Task goal. Give back exactly the stretch of data below from the line holding "Sales,number of customers" through the line holding "上半期 1st half |", both ends included, and leave the remaining lines out.

Records for this exercise.
'''

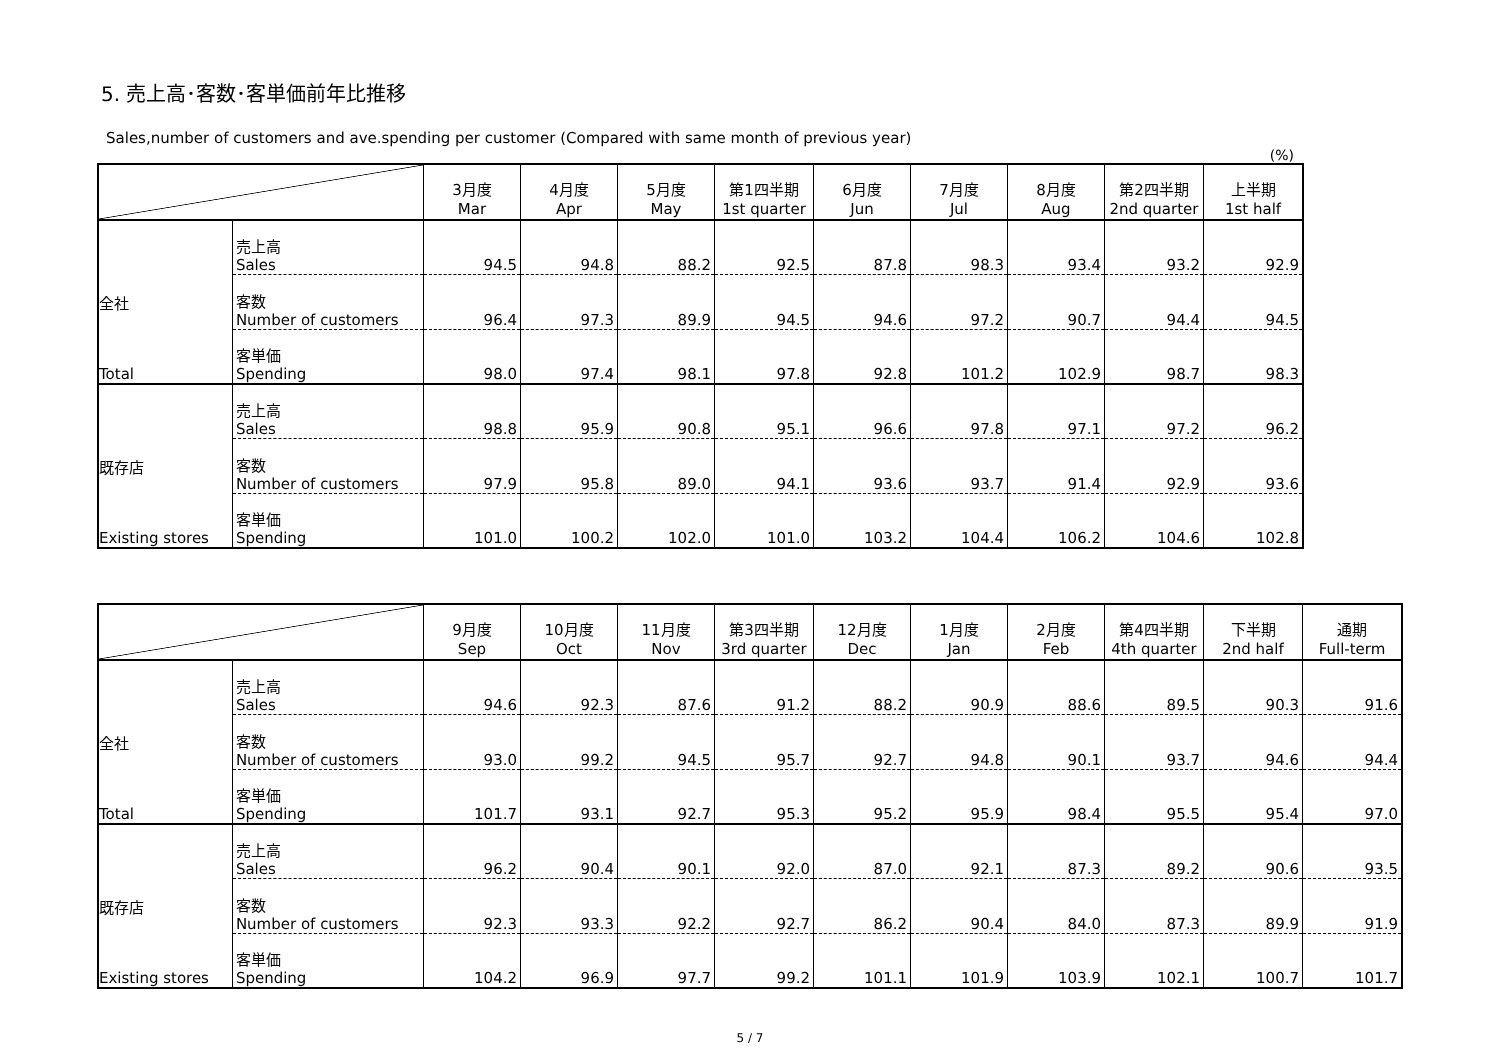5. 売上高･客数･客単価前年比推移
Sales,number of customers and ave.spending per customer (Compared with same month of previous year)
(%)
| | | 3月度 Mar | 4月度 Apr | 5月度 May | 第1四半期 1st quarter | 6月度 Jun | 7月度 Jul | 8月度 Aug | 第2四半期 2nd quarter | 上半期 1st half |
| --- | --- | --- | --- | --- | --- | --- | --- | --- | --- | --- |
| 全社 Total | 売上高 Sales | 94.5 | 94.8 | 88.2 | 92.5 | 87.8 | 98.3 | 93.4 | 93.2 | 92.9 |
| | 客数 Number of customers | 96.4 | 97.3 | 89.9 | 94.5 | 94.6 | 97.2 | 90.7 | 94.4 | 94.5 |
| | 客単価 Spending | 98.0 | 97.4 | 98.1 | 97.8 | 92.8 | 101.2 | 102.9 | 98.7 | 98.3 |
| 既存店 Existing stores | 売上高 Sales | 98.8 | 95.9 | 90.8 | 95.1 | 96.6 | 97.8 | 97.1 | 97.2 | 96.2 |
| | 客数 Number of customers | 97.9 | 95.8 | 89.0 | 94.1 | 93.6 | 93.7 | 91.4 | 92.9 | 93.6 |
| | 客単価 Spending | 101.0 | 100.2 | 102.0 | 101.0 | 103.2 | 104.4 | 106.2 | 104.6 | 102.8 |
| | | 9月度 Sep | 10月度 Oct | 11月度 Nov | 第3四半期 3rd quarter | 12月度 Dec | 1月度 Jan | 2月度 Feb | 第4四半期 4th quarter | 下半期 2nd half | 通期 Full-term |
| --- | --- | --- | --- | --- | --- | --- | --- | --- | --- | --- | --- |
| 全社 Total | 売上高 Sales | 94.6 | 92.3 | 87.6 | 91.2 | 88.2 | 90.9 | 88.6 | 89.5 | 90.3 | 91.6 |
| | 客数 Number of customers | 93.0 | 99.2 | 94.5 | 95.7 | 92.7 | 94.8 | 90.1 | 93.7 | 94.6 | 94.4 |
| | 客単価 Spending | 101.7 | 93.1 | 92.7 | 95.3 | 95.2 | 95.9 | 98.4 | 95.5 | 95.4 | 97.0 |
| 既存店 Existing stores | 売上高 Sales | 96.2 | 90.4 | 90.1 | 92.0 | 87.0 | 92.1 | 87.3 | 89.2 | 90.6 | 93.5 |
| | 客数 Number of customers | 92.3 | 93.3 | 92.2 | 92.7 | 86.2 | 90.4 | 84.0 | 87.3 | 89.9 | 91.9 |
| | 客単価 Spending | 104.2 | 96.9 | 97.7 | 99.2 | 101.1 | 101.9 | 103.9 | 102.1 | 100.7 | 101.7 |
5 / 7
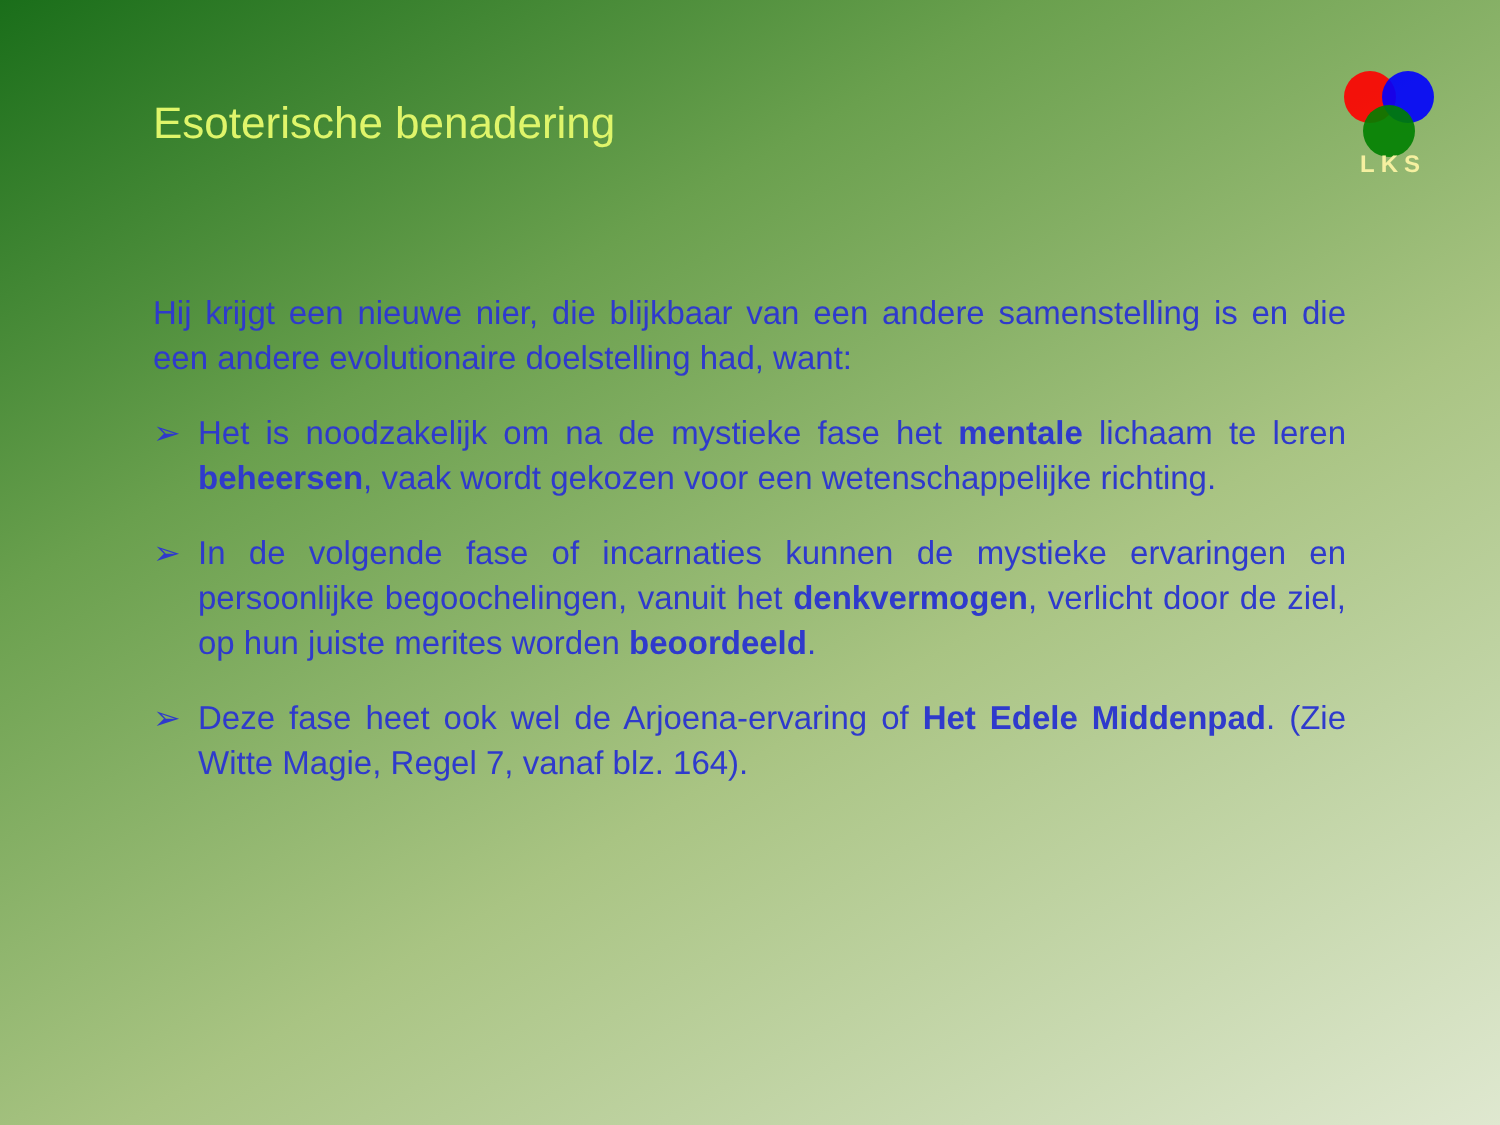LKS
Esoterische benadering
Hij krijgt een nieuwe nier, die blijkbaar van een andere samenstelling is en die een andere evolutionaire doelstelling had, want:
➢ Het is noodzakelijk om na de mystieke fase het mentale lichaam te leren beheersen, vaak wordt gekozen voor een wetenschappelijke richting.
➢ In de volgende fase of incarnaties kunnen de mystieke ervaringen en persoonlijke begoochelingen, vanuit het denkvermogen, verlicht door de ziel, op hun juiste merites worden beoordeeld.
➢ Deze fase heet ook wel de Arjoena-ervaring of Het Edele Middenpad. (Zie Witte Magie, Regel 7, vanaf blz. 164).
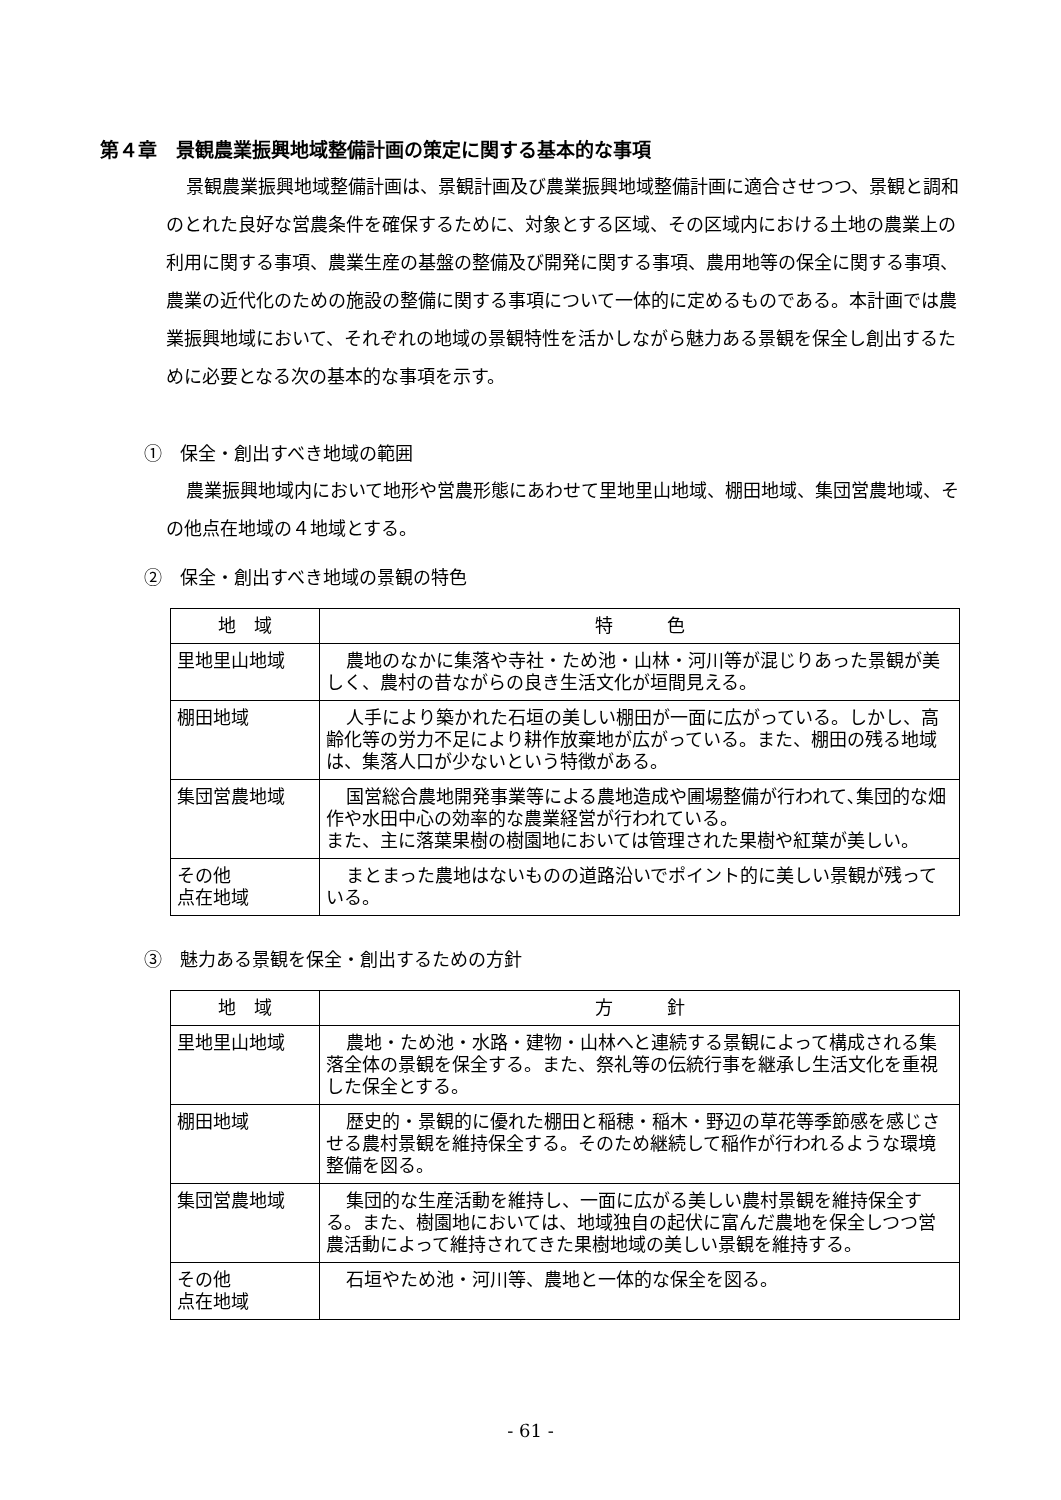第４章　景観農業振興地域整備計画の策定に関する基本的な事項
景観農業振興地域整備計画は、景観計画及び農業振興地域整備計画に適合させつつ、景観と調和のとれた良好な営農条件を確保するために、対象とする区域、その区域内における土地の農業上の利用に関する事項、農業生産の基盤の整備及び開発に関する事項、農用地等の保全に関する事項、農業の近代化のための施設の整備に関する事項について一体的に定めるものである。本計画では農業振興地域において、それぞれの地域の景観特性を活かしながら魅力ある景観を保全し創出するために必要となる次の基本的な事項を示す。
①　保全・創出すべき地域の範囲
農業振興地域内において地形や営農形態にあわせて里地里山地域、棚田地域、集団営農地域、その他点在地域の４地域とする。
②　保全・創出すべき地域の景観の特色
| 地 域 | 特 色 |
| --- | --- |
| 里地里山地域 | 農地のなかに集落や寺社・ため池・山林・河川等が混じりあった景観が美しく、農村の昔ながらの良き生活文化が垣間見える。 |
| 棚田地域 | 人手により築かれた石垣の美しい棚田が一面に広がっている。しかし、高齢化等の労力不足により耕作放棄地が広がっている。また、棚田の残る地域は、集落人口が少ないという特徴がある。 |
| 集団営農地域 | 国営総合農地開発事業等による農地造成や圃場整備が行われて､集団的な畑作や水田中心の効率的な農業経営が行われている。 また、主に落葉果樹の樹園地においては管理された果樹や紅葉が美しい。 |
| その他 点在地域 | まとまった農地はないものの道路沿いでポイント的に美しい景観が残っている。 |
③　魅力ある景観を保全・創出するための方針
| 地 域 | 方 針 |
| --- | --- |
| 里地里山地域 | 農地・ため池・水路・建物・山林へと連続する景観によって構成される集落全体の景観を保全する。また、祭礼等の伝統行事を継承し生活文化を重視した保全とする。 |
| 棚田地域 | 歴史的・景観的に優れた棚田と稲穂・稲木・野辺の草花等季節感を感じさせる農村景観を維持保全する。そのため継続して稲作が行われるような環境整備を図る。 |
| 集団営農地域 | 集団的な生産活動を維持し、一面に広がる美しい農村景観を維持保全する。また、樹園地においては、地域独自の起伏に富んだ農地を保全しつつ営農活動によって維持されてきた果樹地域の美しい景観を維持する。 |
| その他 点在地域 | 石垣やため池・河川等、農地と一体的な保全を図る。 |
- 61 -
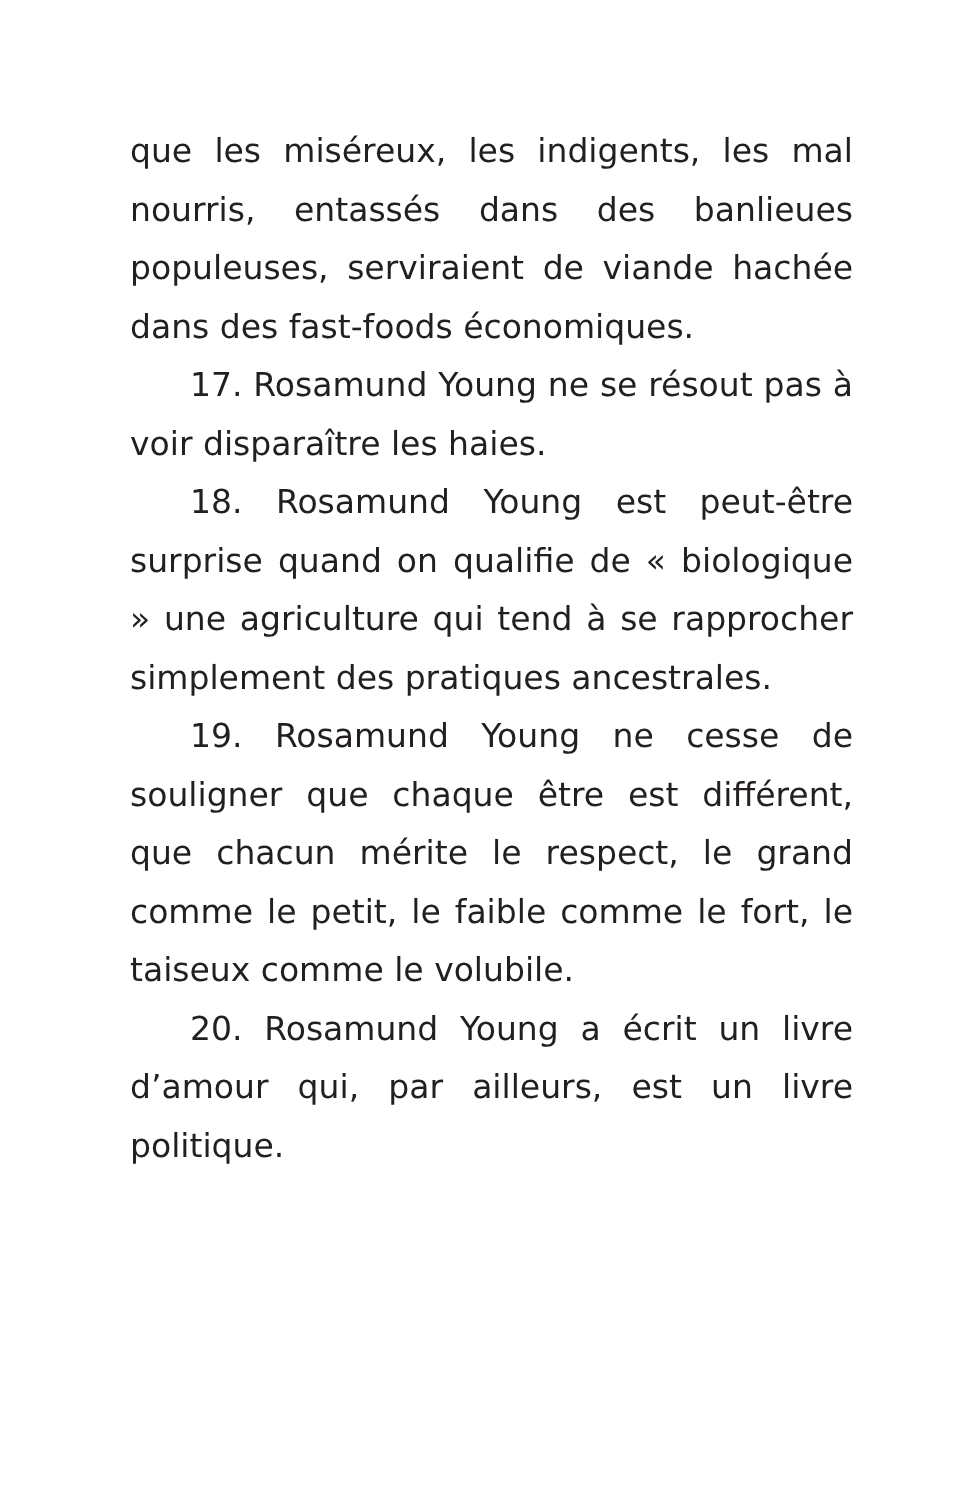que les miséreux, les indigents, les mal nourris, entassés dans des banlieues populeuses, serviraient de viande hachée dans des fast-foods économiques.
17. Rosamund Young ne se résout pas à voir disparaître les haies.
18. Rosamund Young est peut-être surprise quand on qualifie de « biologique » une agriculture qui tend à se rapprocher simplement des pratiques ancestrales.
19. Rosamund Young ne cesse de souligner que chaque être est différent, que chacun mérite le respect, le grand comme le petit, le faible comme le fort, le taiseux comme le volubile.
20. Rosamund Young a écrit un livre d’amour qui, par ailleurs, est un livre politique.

'''

Exercise solution.
Sales,number of customers and ave.spending per customer (Compared with same month of previous year)
(%)
| | | 3月度 Mar | 4月度 Apr | 5月度 May | 第1四半期 1st quarter | 6月度 Jun | 7月度 Jul | 8月度 Aug | 第2四半期 2nd quarter | 上半期 1st half |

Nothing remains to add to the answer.